Днем, когда мы сидели за столом (я чуть было не написал — за табльдотом: хотя мы обедаем за отдельными столиками, но разговор быстро становится общим), — итак, днем произошел небольшой инцидент, точнее, вышел некий спор. И только сейчас, двумя часами позже, я понял, что у меня остался от этого спора неприятный осадок. Как живо мне это напомнило другой случай, недельной давности! И мне захотелось рассказать тебе оба эпизода.
Сначала о том из них, который касается тебя. Когда ты будешь читать эти строки, он уже, наверно, изгладится из твоей памяти.
Было очень холодно, градусов четырнадцать-пятнадцать ниже нуля, и под насыпью валялись птицы, мертвые или настолько замерзшие, особенно зяблики, что даже не в силах были взлететь при нашем появлении.
За тобой увязался пес, он прибежал издалека, оттуда, где виднеются сосны, — старый беспородный пес, лохматый, со свалявшейся шерстью, с больными слезящимися глазами. Ты его приласкал, растроганный его внезапной к тебе симпатией. В гостиницу вы вернулись вместе, и твой новый друг шел за тобой по пятам, а когда ты останавливался, он засматривал тебе в лицо глазами, в которых читалась решимость вручить тебе свою судьбу навсегда.
На пороге мы увидели матроса, одного из тех, что Целыми днями простаивают, прислонясь к стене дома, чтобы укрыться от ветра, и смотрят на море. Матрос сказал:
— Он глухой.
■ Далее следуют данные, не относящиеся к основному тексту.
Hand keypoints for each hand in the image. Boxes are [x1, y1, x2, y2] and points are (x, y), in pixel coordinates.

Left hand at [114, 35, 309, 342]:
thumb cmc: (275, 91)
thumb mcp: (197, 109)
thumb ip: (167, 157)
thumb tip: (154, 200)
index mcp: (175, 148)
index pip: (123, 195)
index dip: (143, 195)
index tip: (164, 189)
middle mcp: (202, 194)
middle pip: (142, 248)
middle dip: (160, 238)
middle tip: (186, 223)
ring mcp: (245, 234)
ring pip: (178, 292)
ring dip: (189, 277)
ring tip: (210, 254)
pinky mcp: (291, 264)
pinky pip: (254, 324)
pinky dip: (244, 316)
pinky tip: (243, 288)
Его хозяева живут на такой-то улице. Сейчас они в отъезде, а за псиной присматривает, видно, кто-нибудь из соседей. Что мы только не придумывали, чтобы он тебе разонравился!
Он глухой. Он старый. Он безобразный.
Ничего.
Он грязный. От него воняет.
Ничего.
Хозяин гостиницы не позволит его держать.
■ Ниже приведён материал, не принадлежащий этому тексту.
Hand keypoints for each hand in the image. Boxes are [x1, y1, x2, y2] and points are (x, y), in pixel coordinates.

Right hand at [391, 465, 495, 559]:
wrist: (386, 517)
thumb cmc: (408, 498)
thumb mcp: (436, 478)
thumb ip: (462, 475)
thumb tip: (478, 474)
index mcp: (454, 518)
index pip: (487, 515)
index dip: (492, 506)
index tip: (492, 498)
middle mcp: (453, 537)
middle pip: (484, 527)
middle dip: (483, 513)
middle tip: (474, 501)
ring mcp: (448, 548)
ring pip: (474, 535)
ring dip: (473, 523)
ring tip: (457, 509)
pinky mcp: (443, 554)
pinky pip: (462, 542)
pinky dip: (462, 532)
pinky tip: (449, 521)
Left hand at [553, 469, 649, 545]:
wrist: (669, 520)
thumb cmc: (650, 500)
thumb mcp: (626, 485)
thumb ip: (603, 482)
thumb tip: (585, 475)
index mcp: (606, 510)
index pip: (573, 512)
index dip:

Ты смирился с тем, что пес погостит у тебя только во время завтрака, а потом ты отведешь его домой.
Я ушел, а ты остался один в холле вместе со старым псом. Через несколько минут я услышал, что ты карабкаешься по лестнице, останавливаясь на каждой ступеньке; потом ты долго переминался с ноги на ногу перед дверью, прежде чем войти. Выражение лица у тебя было какое-то странное, недетское, я тебя никогда таким не видел.
— Папа! Скорее уведи собаку…
Я видел, что ты удерживаешься от слез ценой героических усилий. Что случилось?
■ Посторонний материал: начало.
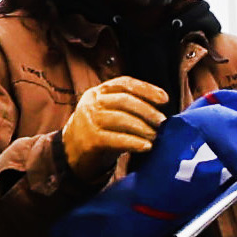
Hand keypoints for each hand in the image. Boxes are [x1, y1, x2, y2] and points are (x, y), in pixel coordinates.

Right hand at [59, 72, 176, 178]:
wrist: (71, 153)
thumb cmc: (99, 131)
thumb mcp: (109, 112)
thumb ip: (128, 107)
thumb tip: (159, 111)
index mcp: (99, 91)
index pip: (124, 83)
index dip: (146, 89)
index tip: (164, 99)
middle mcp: (92, 102)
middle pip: (124, 100)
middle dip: (147, 110)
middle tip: (162, 122)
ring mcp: (89, 121)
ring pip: (120, 119)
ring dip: (142, 127)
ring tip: (155, 136)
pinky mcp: (90, 140)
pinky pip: (116, 139)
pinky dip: (134, 143)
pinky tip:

Позавтракаем и пойдем. Ты сам попросил, чтобы пес поел и обогрелся у нас, тебе разрешили.
Надо его увести прямо сейчас.
На лице у тебя — настоящая, недетская тоска. Ты уцепился за меня, начал теребить за руку, пряча глаза.
— Пойдем! Ну пойдем скорее. Зов о помощи.
Ты же сам радовался, что тебе разрешили часок-другой с ним побыть!
Пойдем скорее! Надо его увести.
Когда пришла Буль и хотела объяснить мне, что случилось, ты попытался ее удержать. Буль плакала, не скрывая слез: она слышала, как ты говорил сам с собой на каждой ступеньке. То, о чем ты не хотел мне рассказать, произошло у нее на глазах.
…Пес растянулся у камина, а тут пришел хозяин и пинком вышвырнул его за дверь.
А он не понимал, что случилось, и смотрел на тебя, а потом уселся ждать за порогом.
— Пойдем скорее, папа! Скорее!
Ты потащил меня за собой, и мы отвели пса. Дорогой ты старался на него не смотреть. Может быть, ты, сам того не понимая, испытывал перед ним стыд за всех людей.
Это, наверно, первое взрослое горе в твоей жизни.